In the past years, some US-based VCs are rotating their telescopes and starting to invest in emerging startup ecosystems. Now venturing in emerging markets is not a piece of cake. It takes the same risk-taking entrepreneurial spirit to start a new business to start investing in other markets.
The race has already started. The competition for North American and Western European funds is getting more competitive by the second. However with the growing demographics and market sizes of emerging startup ecosystems, there are still plenty of more room for more VCs and Angel funds. Investing in entrepreneurial ecosystems in emerging markets has its own pros & cons and unique risks, but with every unique risk comes that glorious home runs.
Good market demographics and growth rate
Unlike all developed countries where the population is expected to decrease in decades to come. Emerging markets still enjoy that vast amount of youth population which many of them still have. This also translates into an increase in the market size. For many B2C startups, the youths are usually the majority market segment target as they are more connected to technology, gadgets and internet. Smartphone penetration also has a 2 digit growth rate in most developing countries, and the internet infrastructures are surpassing many developed countries already.
It’s quite hard to find a startup ecosystem older than 4-5 years outside the US. This also means lower local startup competition. The basic proven startup business models existing in every country such as e-commerce are typically the first target of investment for investors in emerging markets before more complex startup models emerge.
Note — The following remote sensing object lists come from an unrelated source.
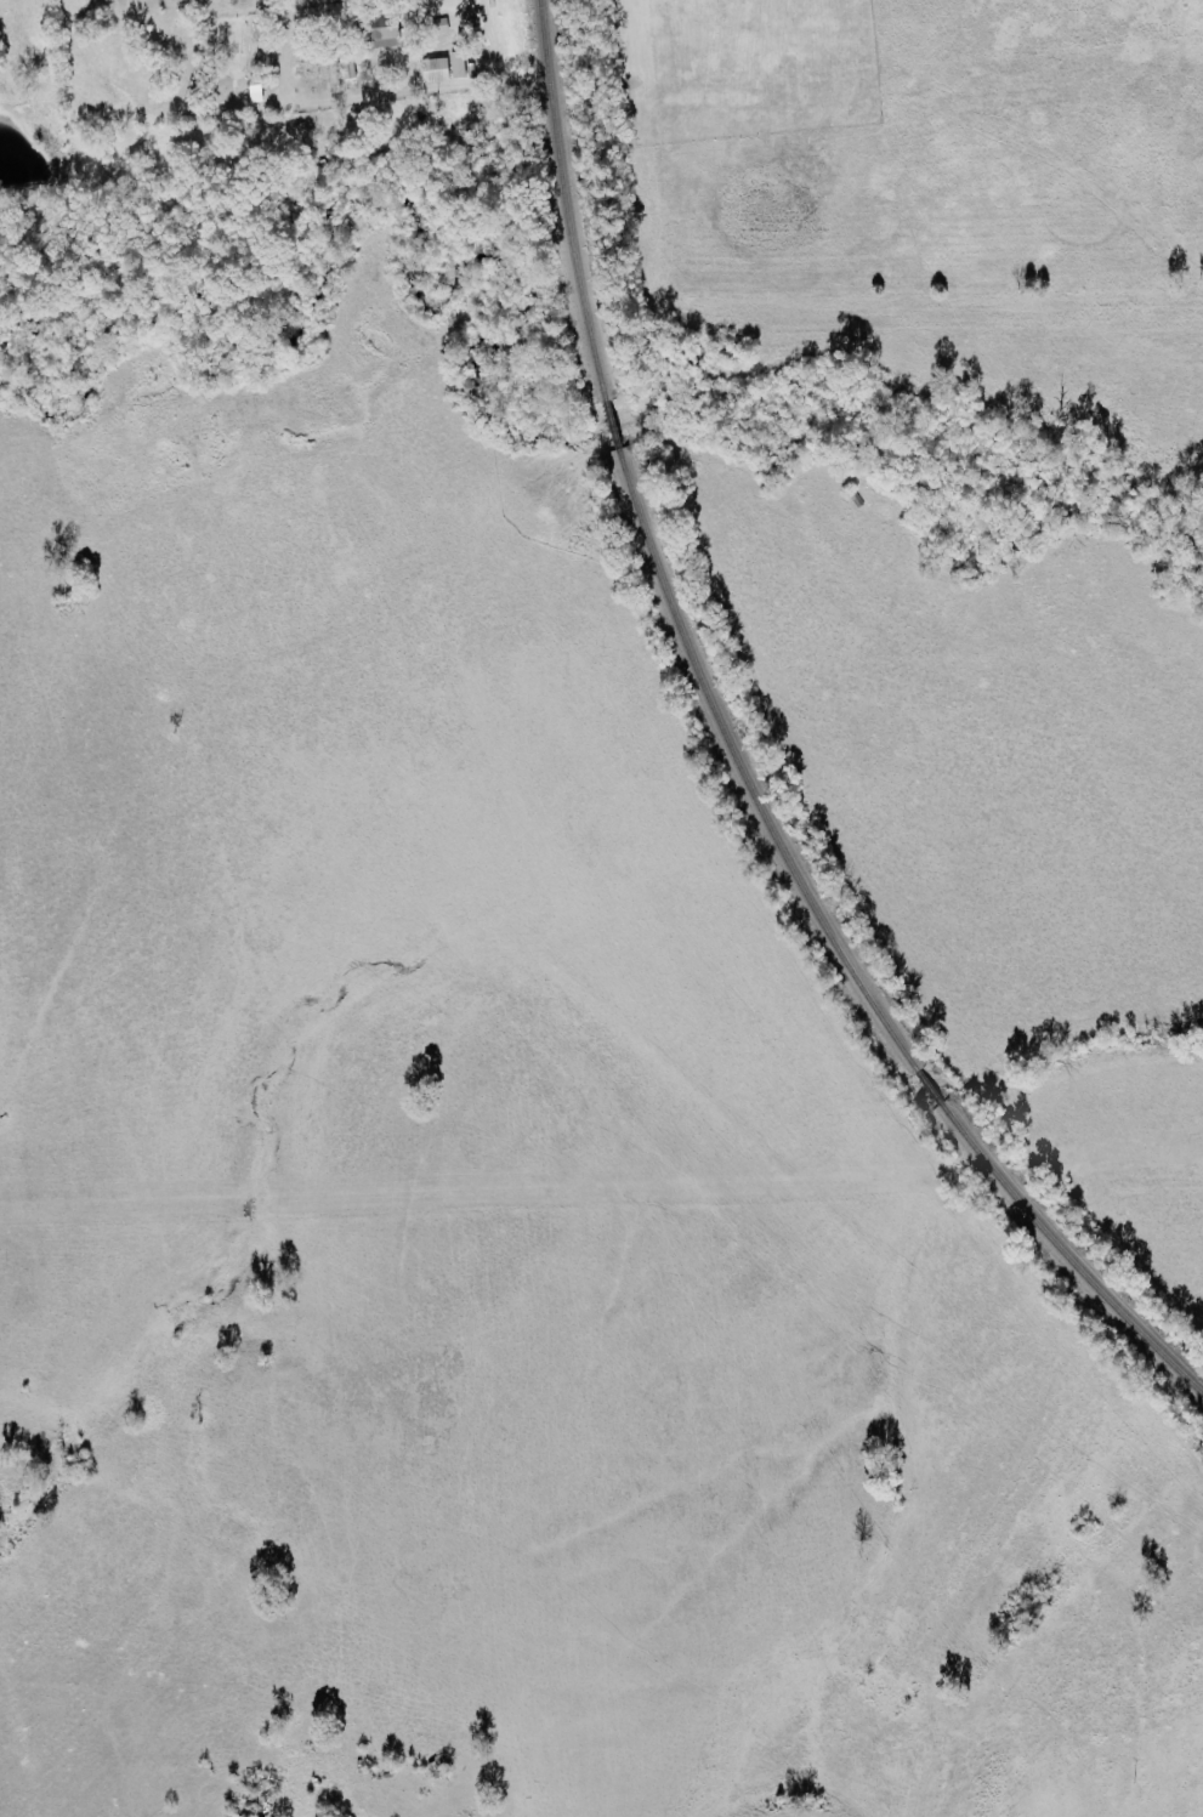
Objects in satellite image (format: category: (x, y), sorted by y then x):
building: (385, 31)
building: (436, 70)
railway: (562, 200)
railway: (610, 424)
railway: (741, 772)
railway: (929, 1088)
railway: (1065, 1256)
The low competition in the market means lower competition challenges which could mean a higher chance of success and market share. There is also a low competition for local and international VCs funding in that market. Investors can enjoy that early bird ticket when investing in emerging startup ecosystems.
In most cases, startups are lower valued than their counterparts in the western markets. However in some cases, you’re investing with a higher ticket, when comparing the market opportunity & size ratio to the startup’s valuation. But overall the lower valuation gives you more incentive and risking guts to venture in. This also gives an opportunity to invest in a couple os startups and share your risks among more.
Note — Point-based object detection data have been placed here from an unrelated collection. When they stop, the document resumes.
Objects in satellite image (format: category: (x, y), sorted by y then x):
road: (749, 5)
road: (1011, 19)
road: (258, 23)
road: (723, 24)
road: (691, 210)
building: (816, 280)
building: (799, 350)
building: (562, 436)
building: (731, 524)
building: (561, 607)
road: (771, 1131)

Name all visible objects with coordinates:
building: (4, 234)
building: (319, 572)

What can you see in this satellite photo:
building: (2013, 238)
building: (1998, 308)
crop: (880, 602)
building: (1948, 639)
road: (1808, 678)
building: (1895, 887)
Lower operation costs (usually)
In the majority of the emerging startup ecosystems, the monthly cost for a startup to operate is much less comparing to developed startup ecosystems especially Silicon Valley. Lower salaries of talents and Tech developers along with a lower valuation makes a small investment to big reward situation. Unlike a decade ago where the geographical location played a big role in a startup’s success, some business models do not depend on that which makes it smart to invest in a startup in a low priced economy.
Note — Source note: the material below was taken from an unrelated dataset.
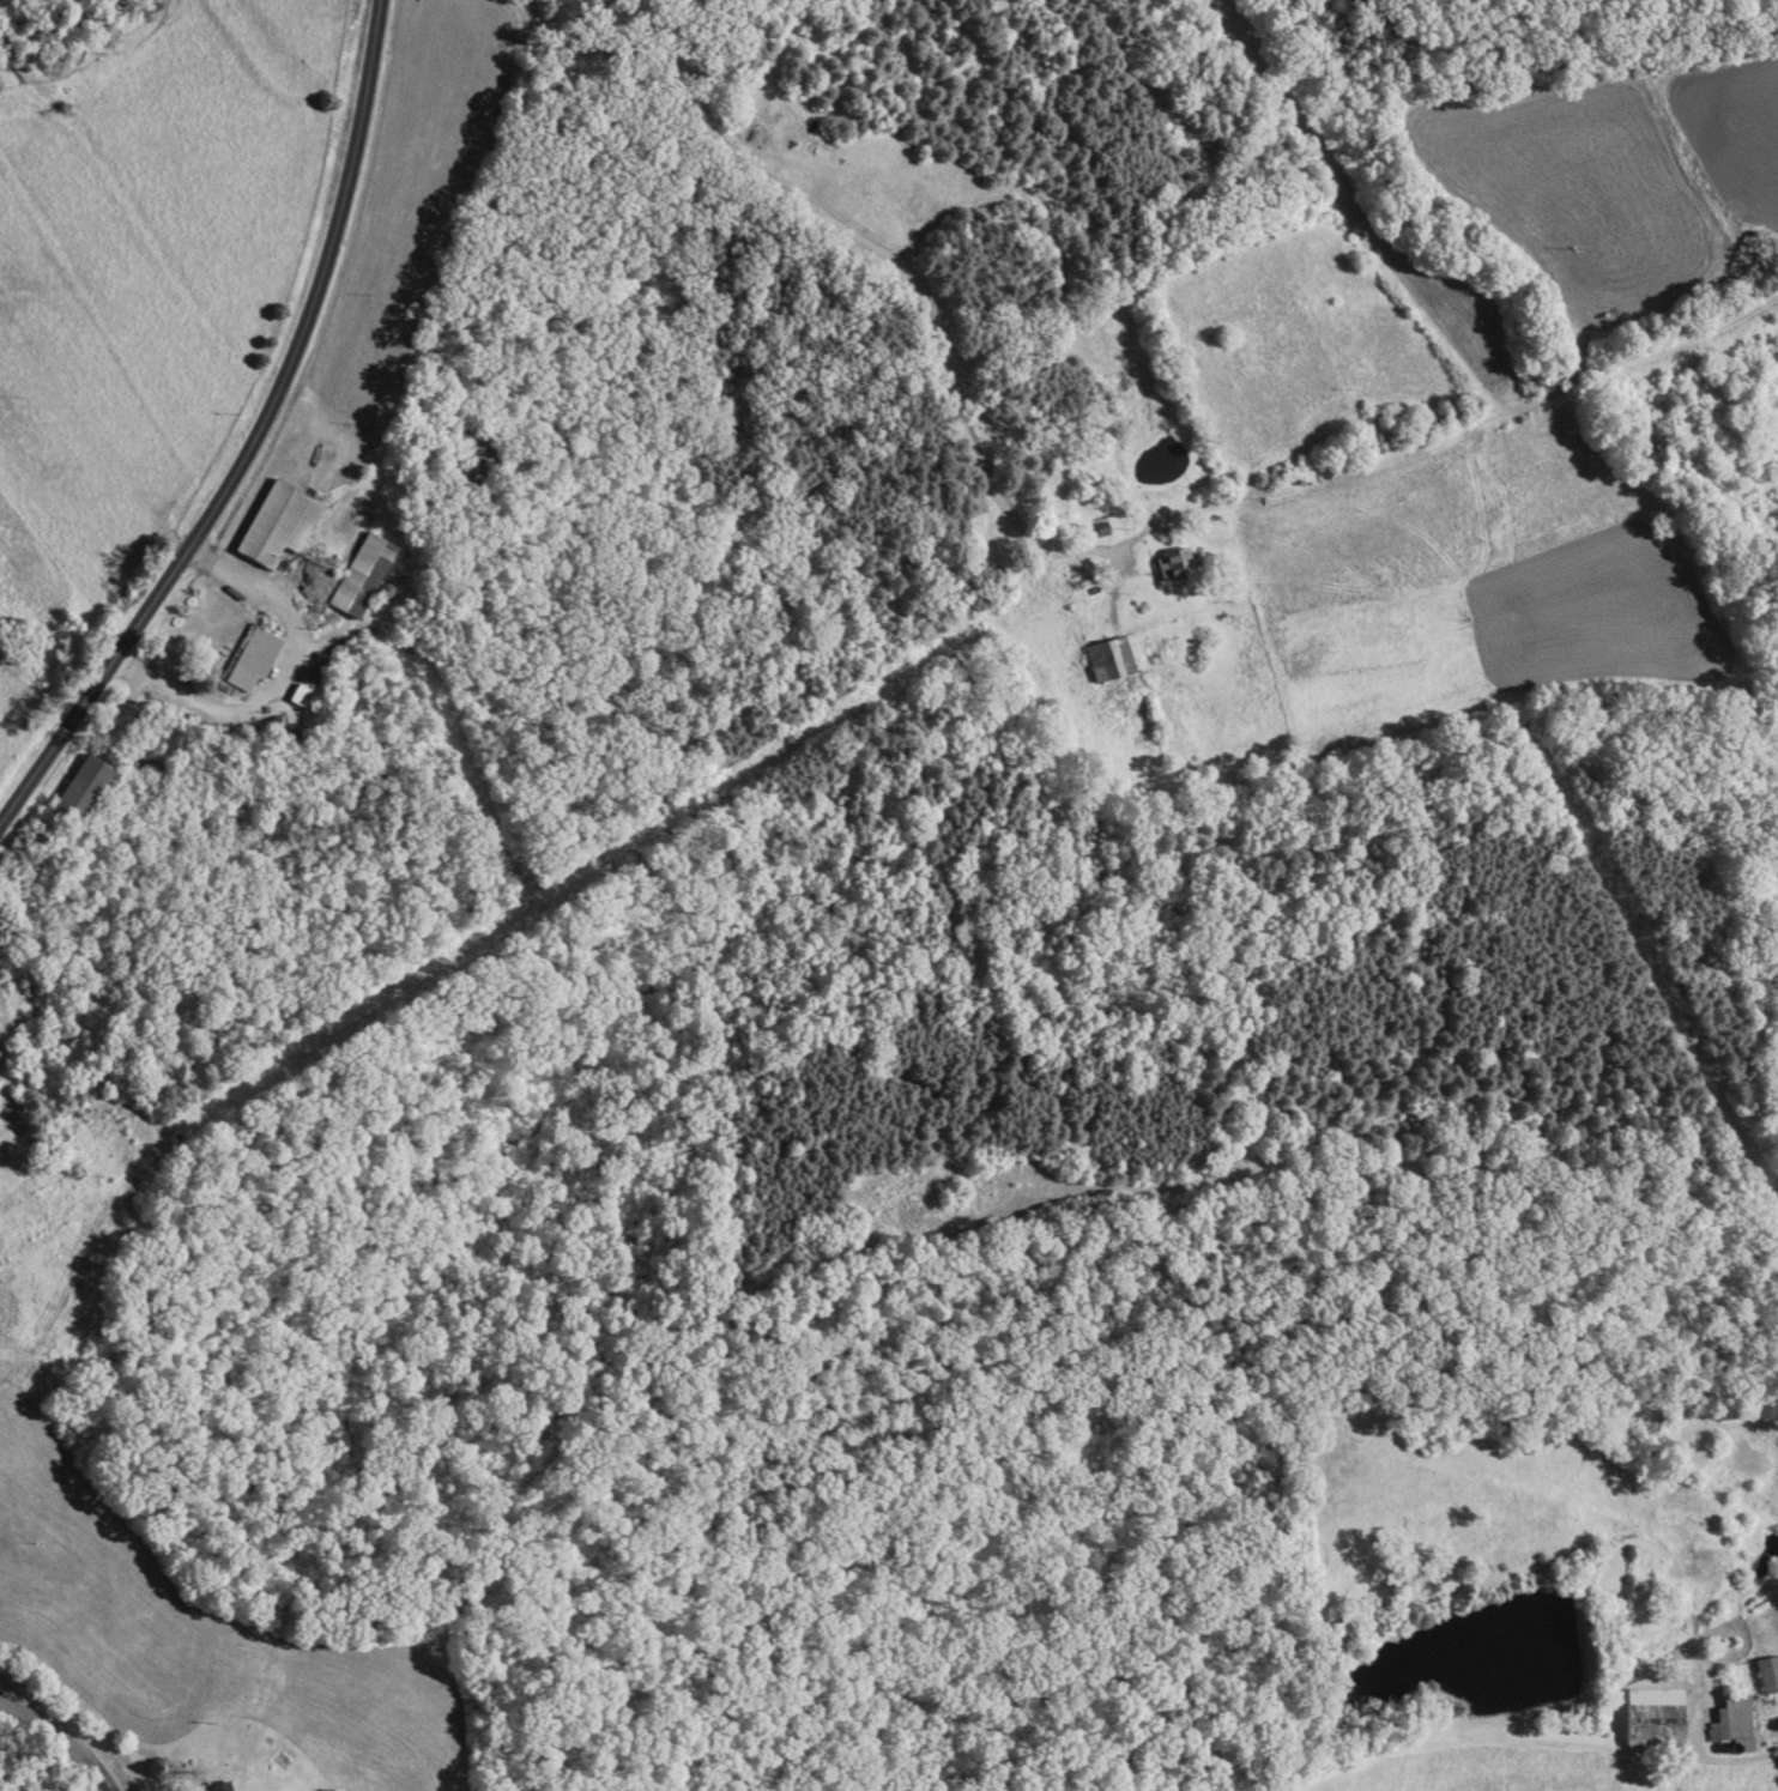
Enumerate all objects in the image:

If you’re a VC, your investments usually don’t only consist of financial aid. It also comes with expertise and experience as well as the transfer of technology. This will give the startup that you invest in a technological superiority to its [potential] competitors which alters the chances of success and faster money return.
Though investing in emerging markets is trickier than it seems, the reward could be worth the effort. There are also many challenges in investing in emerging markets but that’s a topic worth discussing at another time.